アルヴィンスは何かこの場を取り仕切っているように見える謎のお姫様についてはまだ何も聞いていないので、とりあえず義妹に聞いてみる。
「セティス。こちらの方はいったい?」
「細かな話は追々。今はシェフィールドの問題を解決してくださった恩人とだけご理解ください。
兄上には後ほど私から説明します。」
シェフィールドの件は当然グライスから王宮に伝達もあるし、騎士団の各指揮官クラスにも話は通っている。
なのでその一言で、とりあえずは納得し。
「セラフィーナ様!クラリス様をお連れしました!」
少しの時間ののち、アセリア姫がどうやってかクラリスを見つけたらしく、一人の女性を抱いて飛んで戻ってきた。
「アセリア様、ありがとうございます。
ではひとまず、わたくしの城へ飛びますわ。」
こうして。
いや、いいのか。目立たないつもりじゃなかったのか?
などという疑問を持つものはすでになく。
とにかく本人の意向に関係なく、ものすごく目立ちまくっているセラフィーナは一切そのことに気づくこともなく、王族三人と騎士団のトップスリーを伴って、メルヘン城ティールームへと空間転移して。

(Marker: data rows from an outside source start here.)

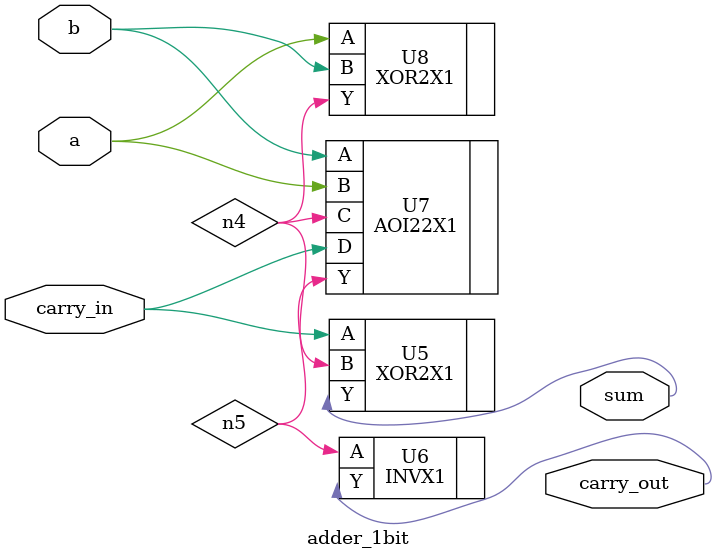
<source format=v>

module adder_1bit ( a, b, carry_in, sum, carry_out );
  input a, b, carry_in;
  output sum, carry_out;
  wire   n4, n5;

  XOR2X1 U5 ( .A(carry_in), .B(n4), .Y(sum) );
  INVX1 U6 ( .A(n5), .Y(carry_out) );
  AOI22X1 U7 ( .A(b), .B(a), .C(n4), .D(carry_in), .Y(n5) );
  XOR2X1 U8 ( .A(a), .B(b), .Y(n4) );
endmodule


</source>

「ミリエラさんとシェフィールド卿もお連れしますわ。」
すぐにそこから消えて、数分で戻ってきて。
「陛下!?それにシルヴィア様に、騎士団の皆様も?
これは何事ですか?」
驚きのグライス。何も説明せずに「危急の用ですの。」という感じでミリエラともども連れてこられたので、もう大混乱である。
一緒に到着したミリエラは、今ティールームにいる面々を見まわし、王族全員と軍部のトップ全員が勢ぞろいしているというこの状況を見て。
「そういえばセラフィーナ様。
以前表立って動かないと仰られてませんでした?」
至極当然な突っ込みを入れて。
確かにシェフィールド解放時は隠蔽してたし。
ちゃんと目立たないようにしてたはずなのに。
「ええ。もちろん表立って動くつもりはございませんわ。
今は大事なので皆様に来ていただいただけですわ。」
なんて、さも当然な感じで言って。
(セラフィーナ様。たぶん意味を取り違えてますよ。)
なんかもういいかー。みたいな気分のミリエラだった。